Researchers from The Pennsylvania State University, the Weizmann Institute of Science in Rehovot, Israel, and the National Institute for Materials Science in Tsukuba, Japan, have developed a measurement technique to probe the proximity-induced superconductivity at the surface of a type of layered material called a heterostructure. Proximity-induced superconductivity is a mechanism to realize a topological superconductor, that is, a superconductor that holds its properties even after undergoing physical changes. The technique used by the researchers involves inserting a layer of graphene, which is a sheet of carbon atoms of one or two atoms thick, between a layer of a topological insulator material (bismuth antimony telluride) and a superconducting material layer (gallium).

(Funded by the National Aeronautics and Space Administration and the National Science Foundation)

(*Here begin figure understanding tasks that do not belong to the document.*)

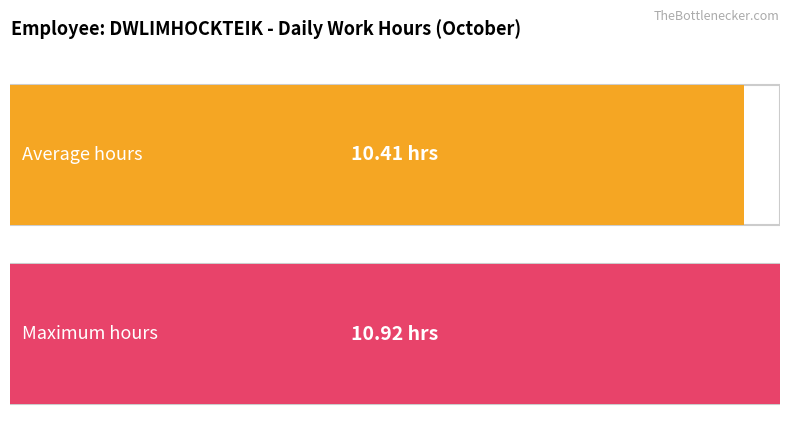

Are the bars grouped side by side (vs. stacked)?

No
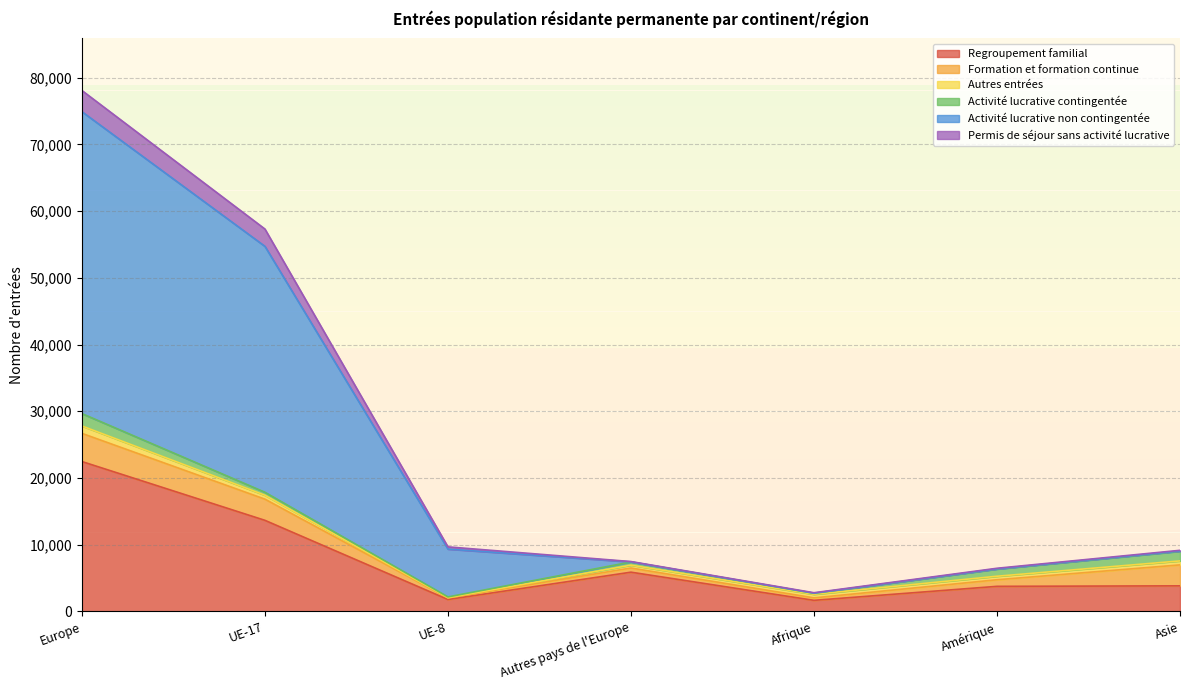

At which category is the sum across all series the highest?

Europe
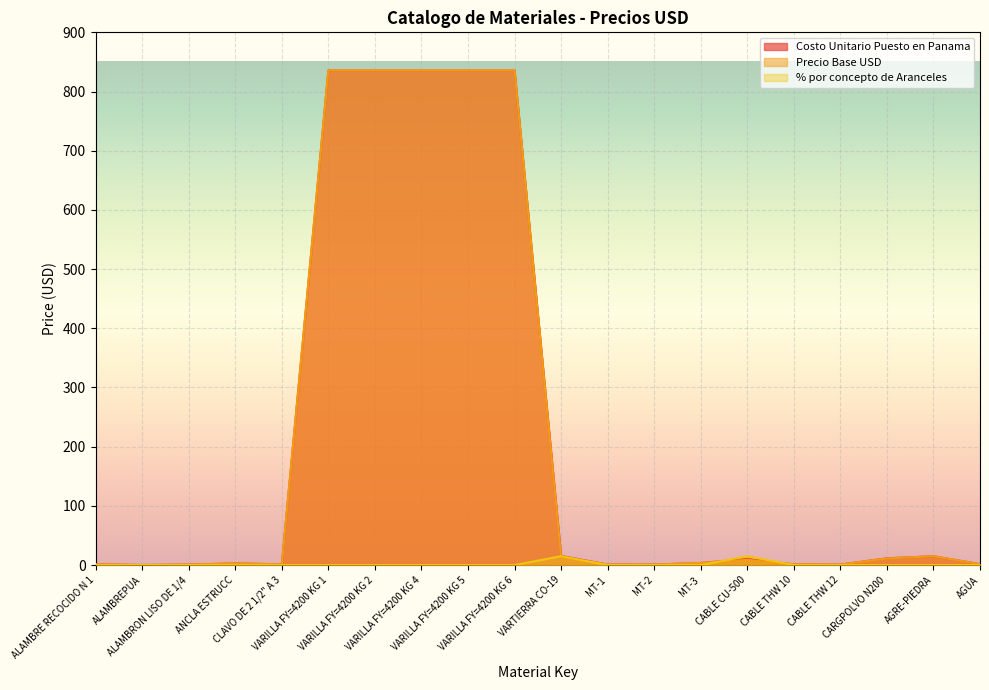

Is it true that % por concepto de Aranceles equals 6.5 at VARTIERRA CO-19?

False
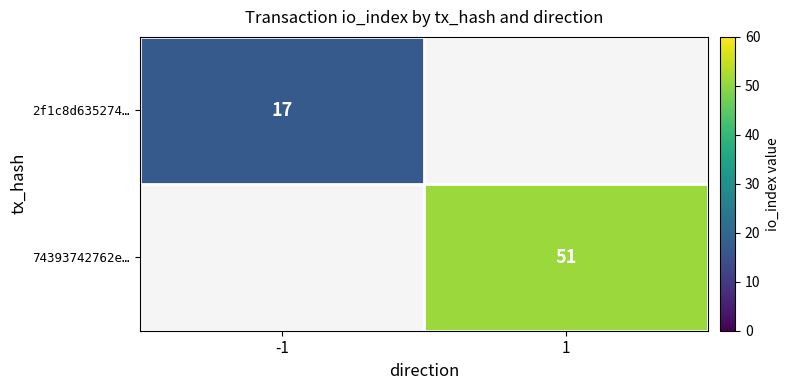

The 2f1c8d635274… series shows 24 at -1. True or false?

False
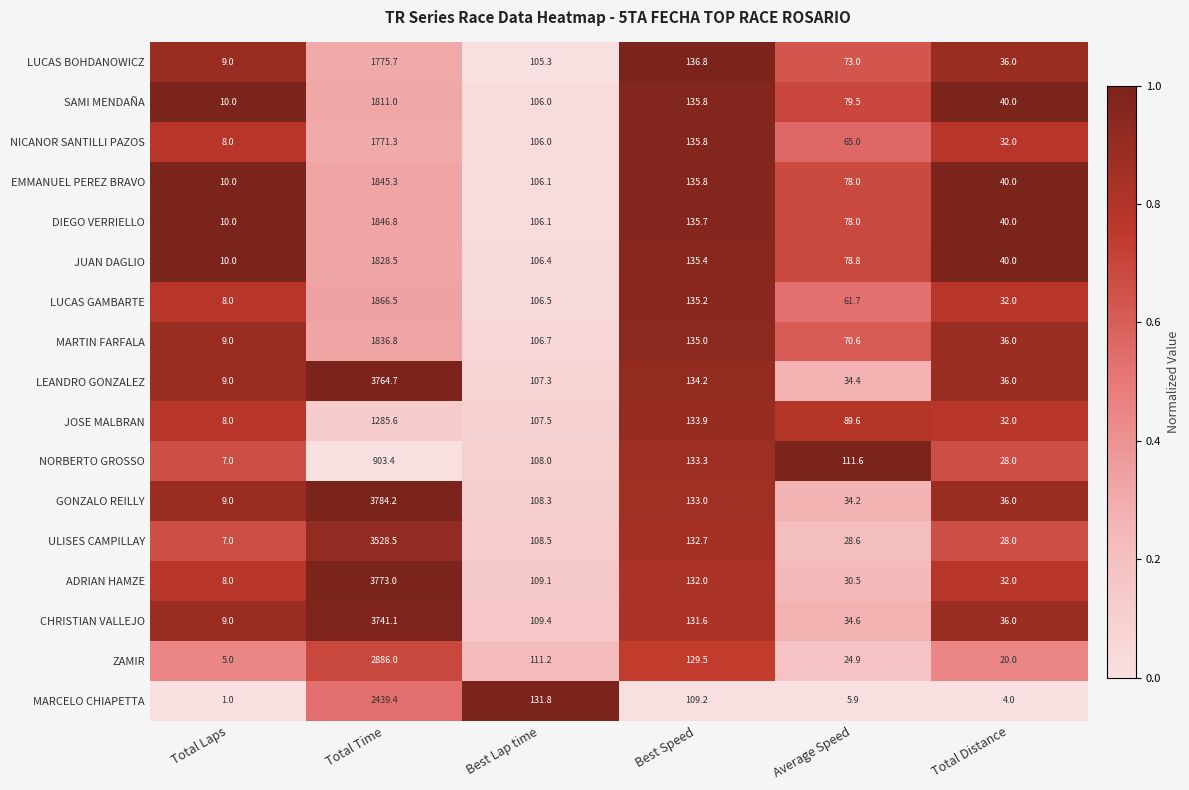

Rank the series by their maximum value, from lowest to highest.

NORBERTO GROSSO, JOSE MALBRAN, NICANOR SANTILLI PAZOS, LUCAS BOHDANOWICZ, SAMI MENDAÑA, JUAN DAGLIO, MARTIN FARFALA, EMMANUEL PEREZ BRAVO, DIEGO VERRIELLO, LUCAS GAMBARTE, MARCELO CHIAPETTA, ZAMIR, ULISES CAMPILLAY, CHRISTIAN VALLEJO, LEANDRO GONZALEZ, ADRIAN HAMZE, GONZALO REILLY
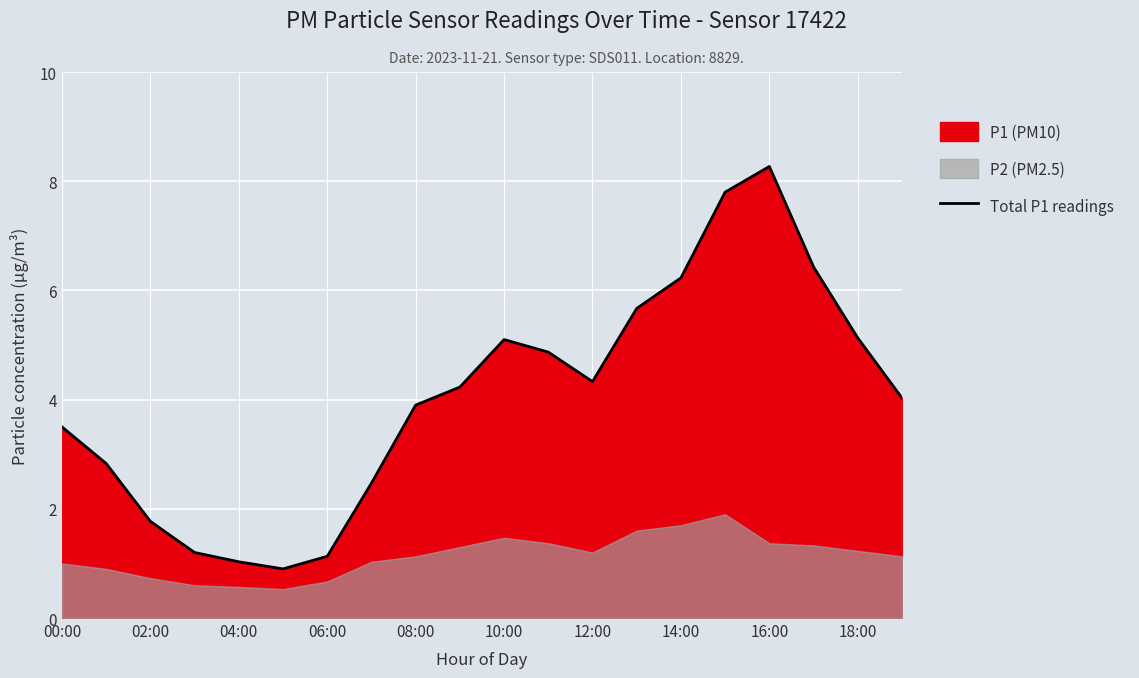

The Total P1 readings series shows 5.1 at 10:00. True or false?

True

Researchers at The University of Texas at Austin have partnered with Smart Material Solutions, Inc. (Raleigh, NC) to develop a new method to keep dust from sticking to surfaces. The result is the ability to make many types of materials dust-resistant, from spacecraft to solar panels to household windows. In experiments, the team changed the geometry of flat surfaces to create a tightly packed nanoscale network of pyramid-shaped structures. These sharp, angular structures make it difficult for dust particles to stick to the material, instead sticking to one another and rolling off the material via gravity.

(Funded by the National Science Foundation, the U.S. Department of Defense, and the U.S. Department of Energy)

Engineers at Caltech and the National Institute for Materials Science in Tsukuba, Japan, have discovered that when tungsten diselenide is placed on top of graphene bilayers, graphene's superconductivity is greatly improved. Notably, the superconducting critical temperature – that is, the warmest temperature at which the material can superconduct – is enhanced by a factor of 10. This finding provides new insight into the nature of superconductivity and suggests strategies for enhancing superconductivity in other related graphene-based materials.